“And” not “But” – As human beings, we tend to connect things and create narratives. Sometimes this is really helpful for us (“I know that I’m not very good at chess right now, but I just started playing!” or “I didn’t like the last season of Doctor Who, but I loved the previous two seasons!”) but sometimes it hurts us. We need to be more strategic in what topics we link, or we risk harming our students. It amazes me how often I hear parents, teachers, and mental health professionals using this common mistake: “Sally is great at math, but she really struggles in gym class.”
You tell me: are Sally’s problems in gym related at all to her performance in math? Of course not! Yet, by linking them in our language, we are telling Sally (and ourselves) that her stellar qualities are somehow undone or undercut by her difficulties in another area. When we speak to kids in this manner, we show them that their good qualities are contingent on their weaknesses, which serves to erode self-confidence and pathologize areas of less skill.
Now let’s look at that same sentence, but we will replace one word: “Sally is great at math and she really struggles in gym class.” Both parts of that sentence are truthful. Both parts of that sentence describe Sally. What matters here is that we are treating both parts as equally valid rather than contingent on one another. By treating them equally, we don’t pathologize the weakness. This type of language helps to normalize areas in need of development by treating Sally as a whole, complex person.

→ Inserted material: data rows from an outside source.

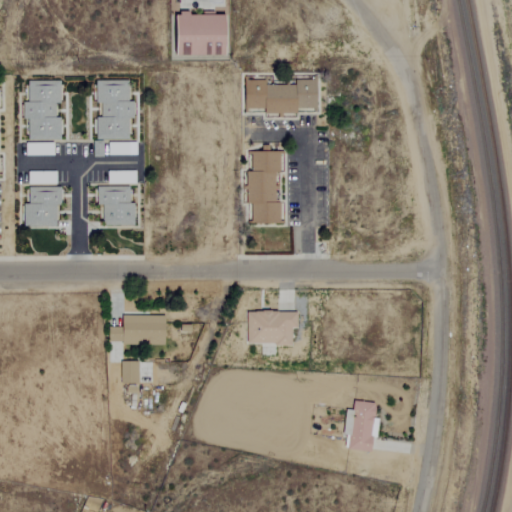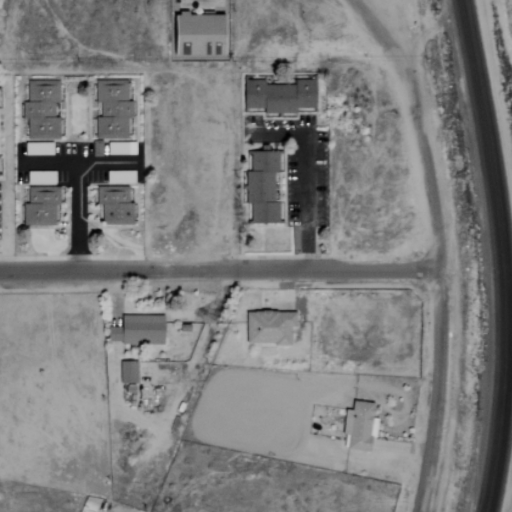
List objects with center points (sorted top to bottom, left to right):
road: (352, 2)
building: (194, 34)
building: (277, 96)
building: (39, 110)
building: (110, 110)
building: (119, 148)
building: (35, 149)
road: (77, 163)
road: (302, 175)
building: (38, 177)
building: (260, 186)
building: (112, 205)
building: (38, 206)
road: (77, 219)
road: (437, 249)
road: (511, 254)
railway: (496, 255)
railway: (505, 255)
road: (218, 272)
building: (266, 327)
building: (135, 330)
building: (126, 373)
building: (355, 426)
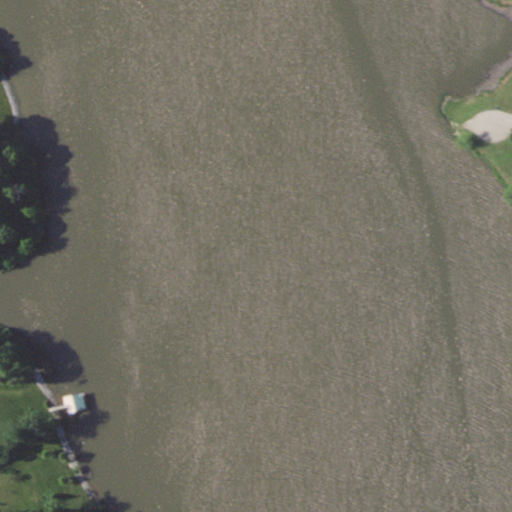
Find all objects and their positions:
road: (497, 119)
park: (256, 256)
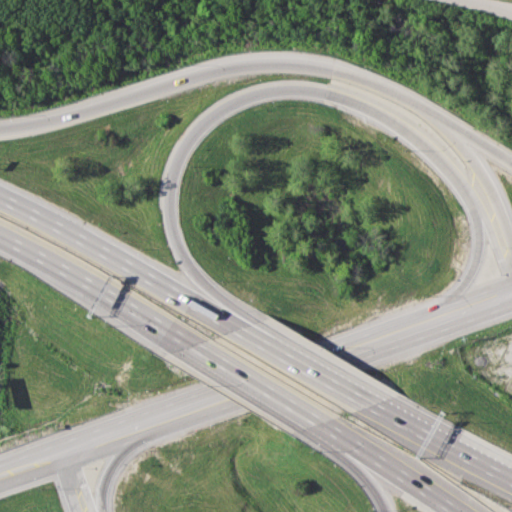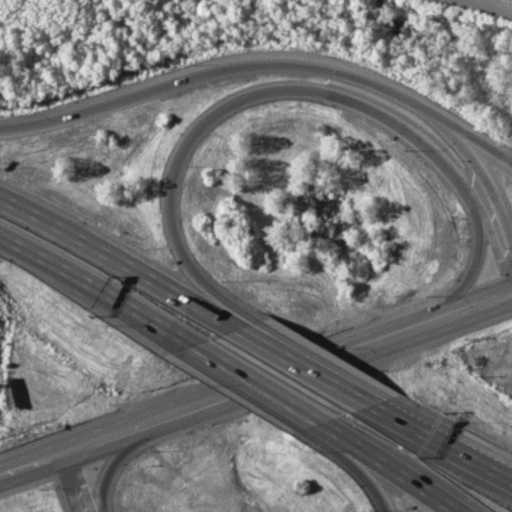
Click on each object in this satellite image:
road: (490, 5)
road: (263, 63)
road: (259, 91)
road: (484, 182)
road: (494, 246)
road: (101, 252)
road: (471, 270)
road: (97, 288)
road: (477, 308)
road: (220, 322)
road: (303, 369)
road: (298, 371)
road: (255, 378)
road: (338, 429)
road: (439, 443)
road: (76, 447)
road: (114, 459)
road: (372, 477)
road: (412, 477)
road: (82, 481)
road: (67, 482)
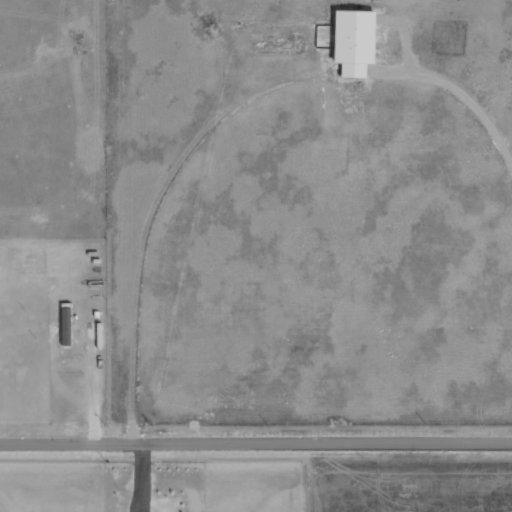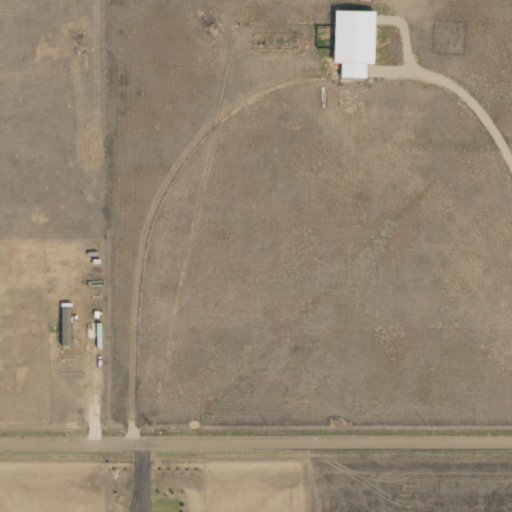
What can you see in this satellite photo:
building: (358, 42)
road: (255, 445)
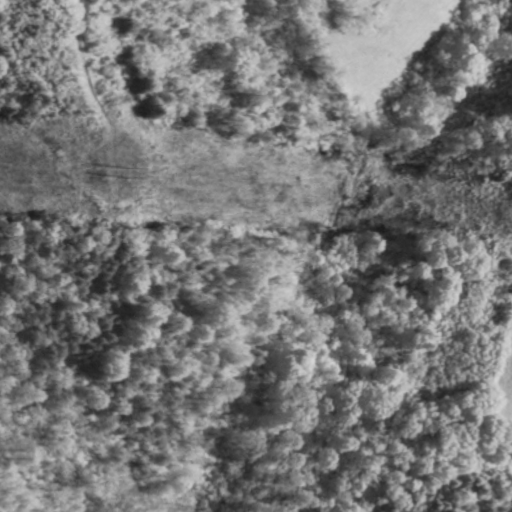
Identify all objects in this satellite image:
power tower: (122, 171)
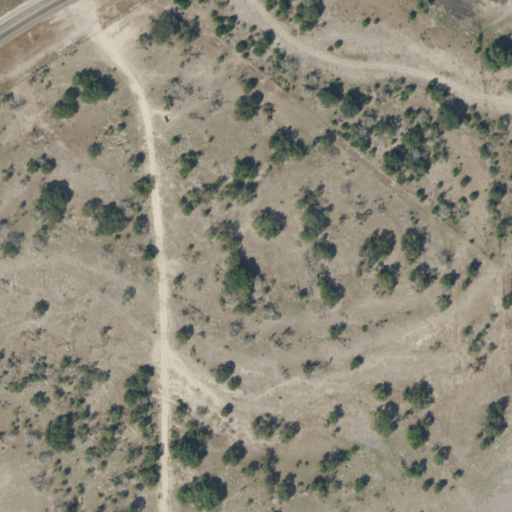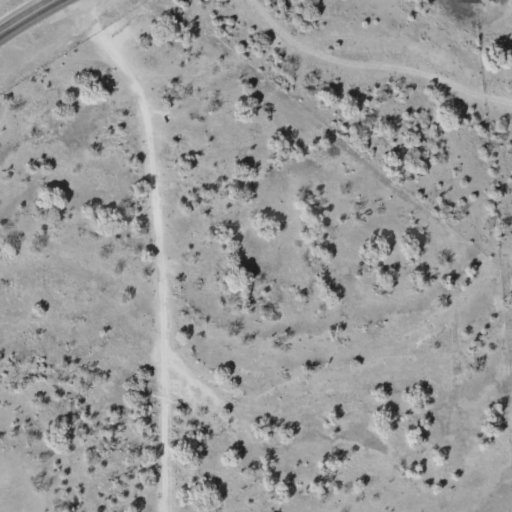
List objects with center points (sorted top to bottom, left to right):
road: (25, 17)
road: (155, 246)
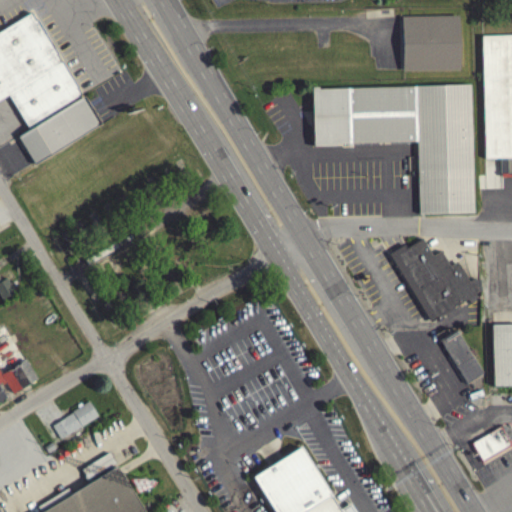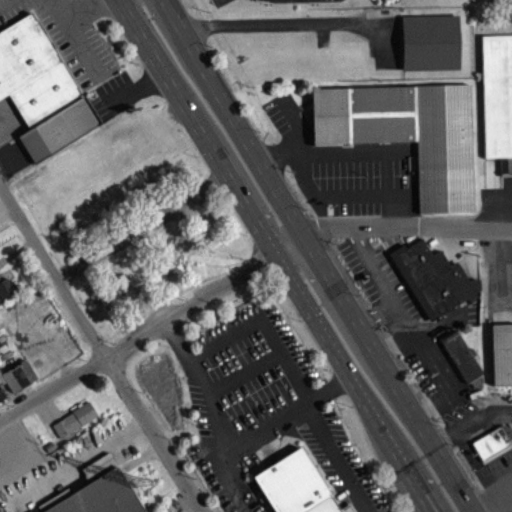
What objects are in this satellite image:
road: (5, 3)
road: (87, 4)
road: (284, 29)
road: (77, 37)
building: (429, 40)
building: (428, 46)
building: (31, 69)
building: (40, 93)
building: (497, 103)
building: (496, 105)
building: (59, 128)
road: (301, 130)
building: (407, 131)
building: (405, 137)
road: (355, 152)
parking lot: (337, 164)
road: (340, 197)
road: (505, 212)
road: (412, 223)
road: (142, 228)
road: (275, 253)
road: (327, 253)
road: (372, 264)
road: (502, 276)
building: (432, 277)
parking lot: (380, 280)
building: (432, 283)
building: (4, 292)
road: (390, 304)
road: (157, 329)
road: (101, 348)
building: (501, 352)
building: (461, 354)
building: (501, 358)
building: (459, 360)
road: (438, 366)
parking lot: (433, 367)
building: (11, 369)
road: (295, 383)
road: (212, 416)
road: (282, 421)
road: (473, 422)
building: (73, 423)
building: (493, 440)
building: (490, 448)
road: (76, 465)
building: (97, 470)
building: (296, 486)
building: (293, 487)
building: (99, 495)
road: (493, 495)
road: (507, 497)
building: (99, 498)
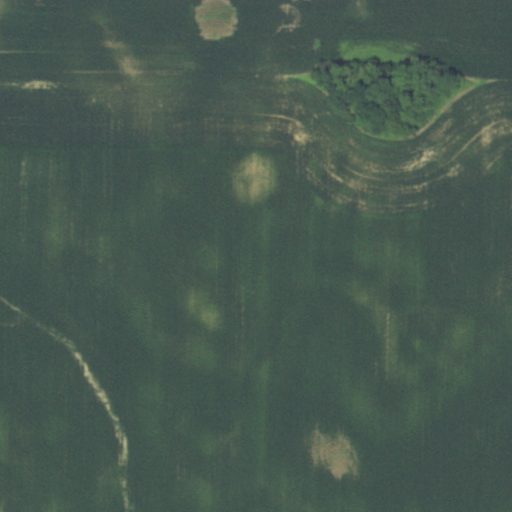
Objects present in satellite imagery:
road: (472, 53)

Try this technique at home: Would you say, “I love my son but he’s so messy!”? I hope not! Your love of your children isn’t contingent on anything. (We hope). You would say, “I love my son and he’s so messy.” (Cue thousands of parents nodding). You can model this language for teachers as well: Rather than saying, “Manuel is a great artist but he’s so disorganized!” try modeling “Manuel is a great artist and he’s so disorganized.” One does not undo the other.